The rover reached out in the dark of the room they were in, as he braced silently against the door, and felt his hand come in contact with a sword, which he had noted when first he peered into the room. He could hear the men outside, whispering.

Weaver was with them, pale and frightened at what he knew these midnight visitors contemplated doing. He dared not make the slightest protest; his master stood before him.

“Here, is this the room above the dungeon?” said Randolph. He laid his hand on the knob, the inside mate of which Adam was holding.

“No, sir, this is the room, here upon the other side,” said Weaver. “It’s a few steps further along.”

The private executioners, with their chief, were moving away, when one of the beef-eaters stepped upon something on the floor of the armory, making a sound that seemed terrific.

“What was that?” demanded Randolph, quickly.

“We have rats in the property chamber,” said Weaver, honestly.

“It sounded too big for rats,” said the voice of Psalms Higgler, whom Adam readily identified.

“We may look there if you like,” said the jailer.

“Never mind the rats at present,” dictated Randolph. “Show us the room above the cellar.”

The other door could then be heard to open and to close behind the visitors.
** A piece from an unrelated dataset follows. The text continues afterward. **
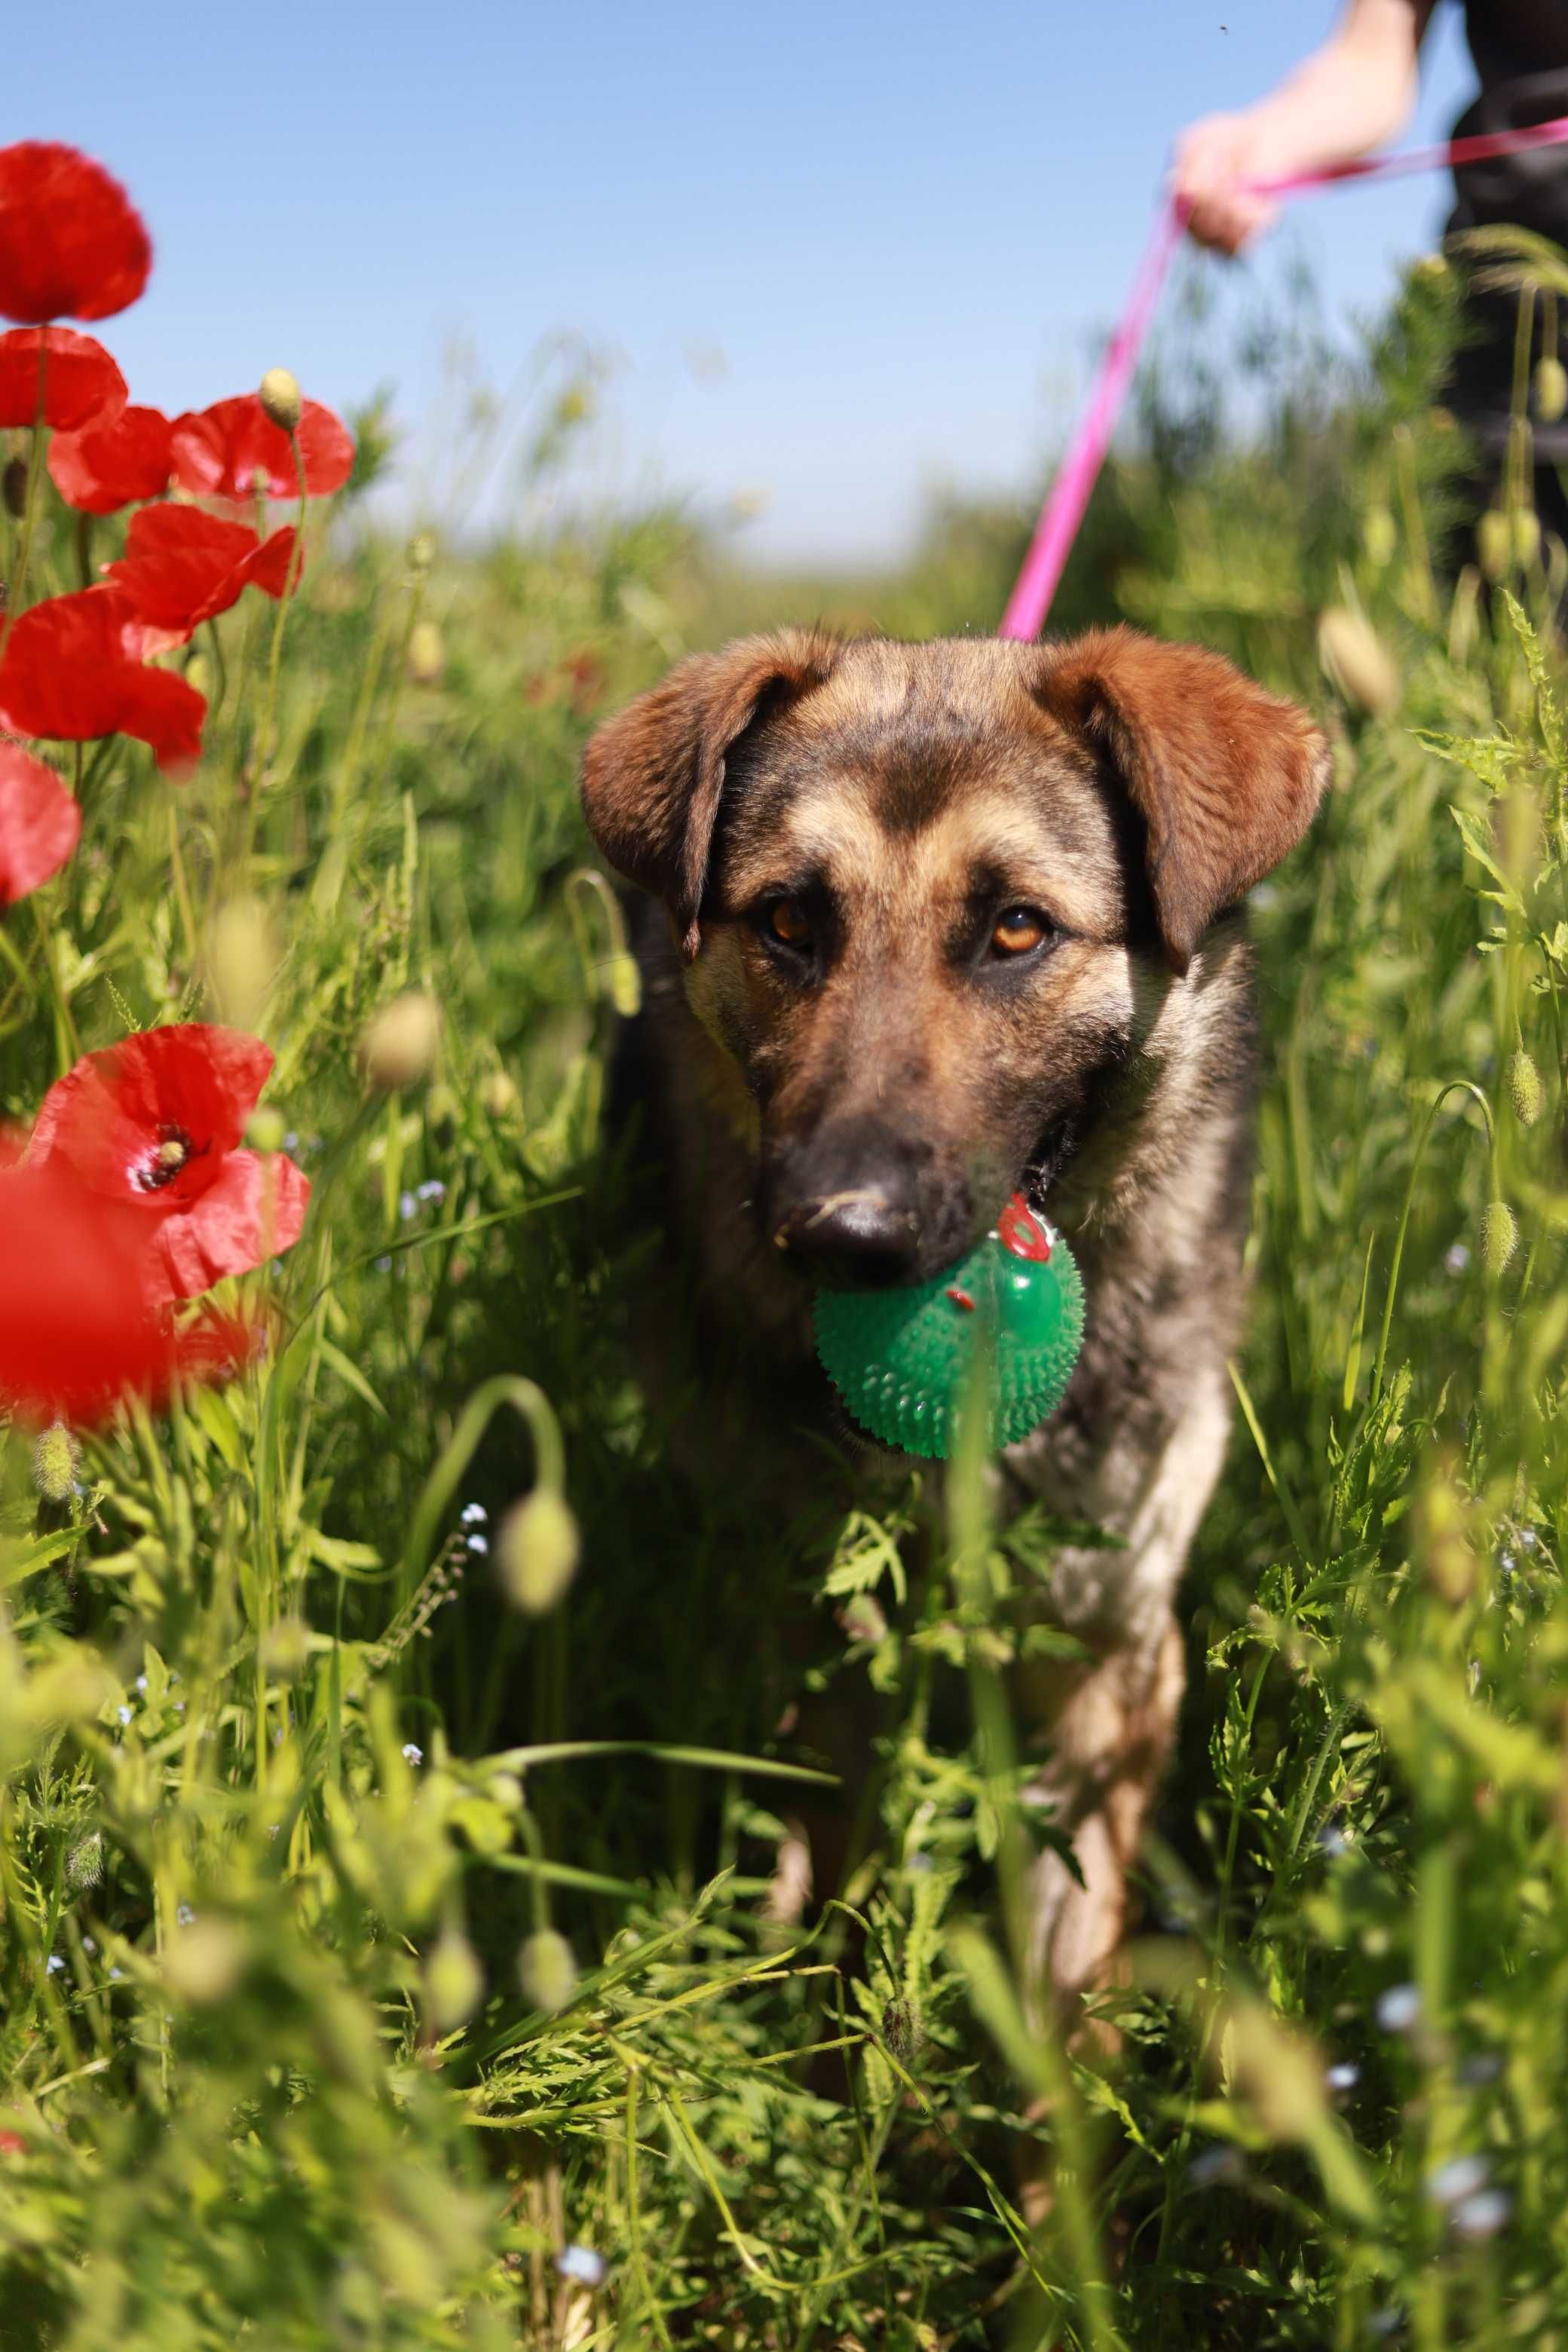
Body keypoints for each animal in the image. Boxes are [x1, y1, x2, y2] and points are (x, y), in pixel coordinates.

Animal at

Adam snatched up swords for three on the instant.

“Here, take it—and not a word,” he breathed, thrusting a weapon upon each of his trembling companions. “If they come for us—fight!”
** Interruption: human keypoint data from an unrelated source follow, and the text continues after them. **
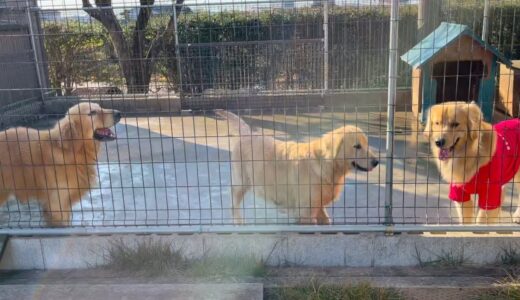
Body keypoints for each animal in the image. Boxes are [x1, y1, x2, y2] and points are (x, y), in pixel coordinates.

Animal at [215, 110, 378, 225]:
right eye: (357, 146)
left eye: (367, 144)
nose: (376, 162)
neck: (325, 164)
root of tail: (248, 133)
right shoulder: (306, 211)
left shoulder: (317, 205)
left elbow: (326, 220)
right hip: (241, 181)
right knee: (234, 204)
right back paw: (239, 223)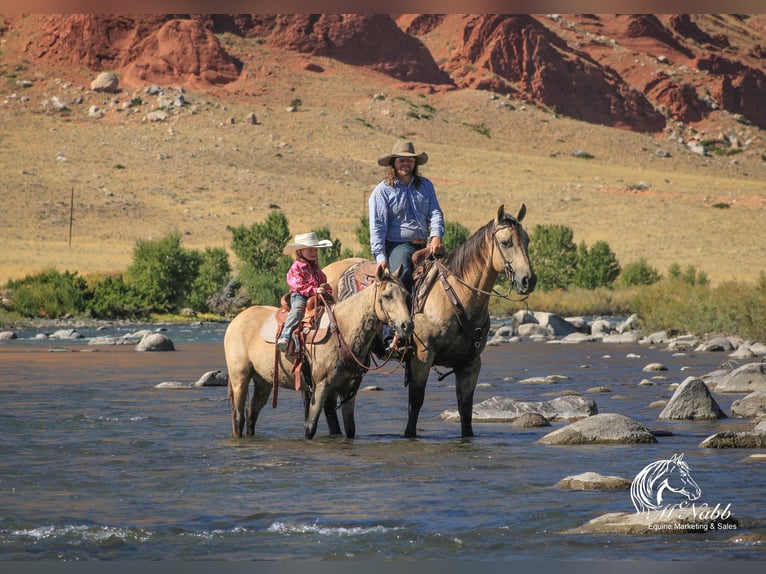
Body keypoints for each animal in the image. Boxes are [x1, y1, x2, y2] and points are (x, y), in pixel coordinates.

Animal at [224, 266, 414, 440]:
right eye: (387, 296)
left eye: (406, 295)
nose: (407, 326)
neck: (343, 331)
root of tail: (236, 320)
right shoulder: (321, 386)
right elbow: (310, 427)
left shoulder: (348, 389)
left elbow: (350, 429)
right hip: (240, 377)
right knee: (238, 416)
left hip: (263, 382)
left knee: (251, 413)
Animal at [328, 205, 536, 438]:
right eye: (506, 242)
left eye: (527, 240)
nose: (528, 280)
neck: (455, 296)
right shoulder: (422, 356)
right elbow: (415, 402)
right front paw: (409, 434)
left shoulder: (471, 363)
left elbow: (465, 409)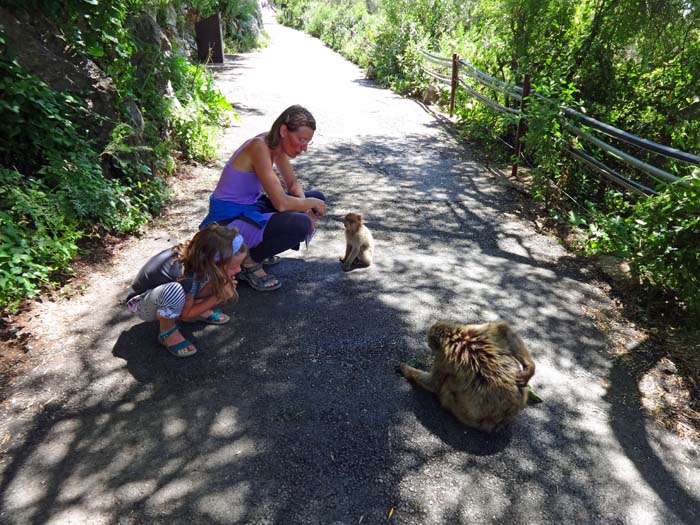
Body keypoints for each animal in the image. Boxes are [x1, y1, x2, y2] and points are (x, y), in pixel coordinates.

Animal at [400, 322, 536, 432]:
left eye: (430, 343)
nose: (429, 345)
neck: (455, 337)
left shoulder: (442, 358)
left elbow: (433, 383)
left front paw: (406, 370)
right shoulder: (476, 329)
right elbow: (503, 329)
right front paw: (530, 368)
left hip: (467, 415)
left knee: (448, 383)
Silently and slowly he reopened the door, having buckled a sword upon him. There came a light patter of footsteps on the corridor floor. Just as the rover was stepping forth, Psalms Higgler, who had not been satisfied with the theory of the rats, came gliding to the spot. He and Adam suddenly faced one another, a foot apart. The startled little monster stared wildly for the briefest part of a second and then would have fallen back, yelling like a demon to raise the alarm.

Pouncing upon him, without a sound, yet with the terrible strength and nimbleness of a tiger, Adam clutched him fiercely by the neck, with both his powerful hands, and choking back the yell already starting to the creature’s lips, lifted him bodily off the floor, to prevent him from kicking upon it, to raise a disturbance, and carried him, squirming and writhing, to the door by which the visitors had so recently entered.

“Open the door! Open the door and get out!” ordered Rust of his followers, sternly, never for a moment relaxing his grip or his lift on Higgler. “Lift the bar! Lift it! There!”

The door swung open. The beef-eaters sprang outside, trying both to go at once. The commotion they made rang through the building. Adam was after them swiftly, forgetting to limp, as he felt the outside air in his face.

Higgler by this was becoming absolutely limp. Adam dropped him on the ground, where he lay, barely left alive and unable to move or to speak.

Adam had the keys in his pocket, the largest one uppermost. This was the one to this outside door. He could hear the men inside running toward the spot and already shouting the alarm. He dared to lock the door, deliberately, and to pull out the key and put it again in his pocket. Then he calmly drew the borrowed sword from its scabbard, rammed its end smartly home, in the key-hole and snapped it off short, spiking the aperture completely.

Already the beef-eaters were running up the street. Psalms Higgler was drawing his breath in awful gasps, where he lay.

“Good friend, farewell,” said Rust to him, cheerfully. “I shall be pleased to report you an excellent rat-catcher, at the earliest opportunity afforded.”

He disappeared from Higgler’s ken in a twinkling and soon overtook his retinue, making good time for the country.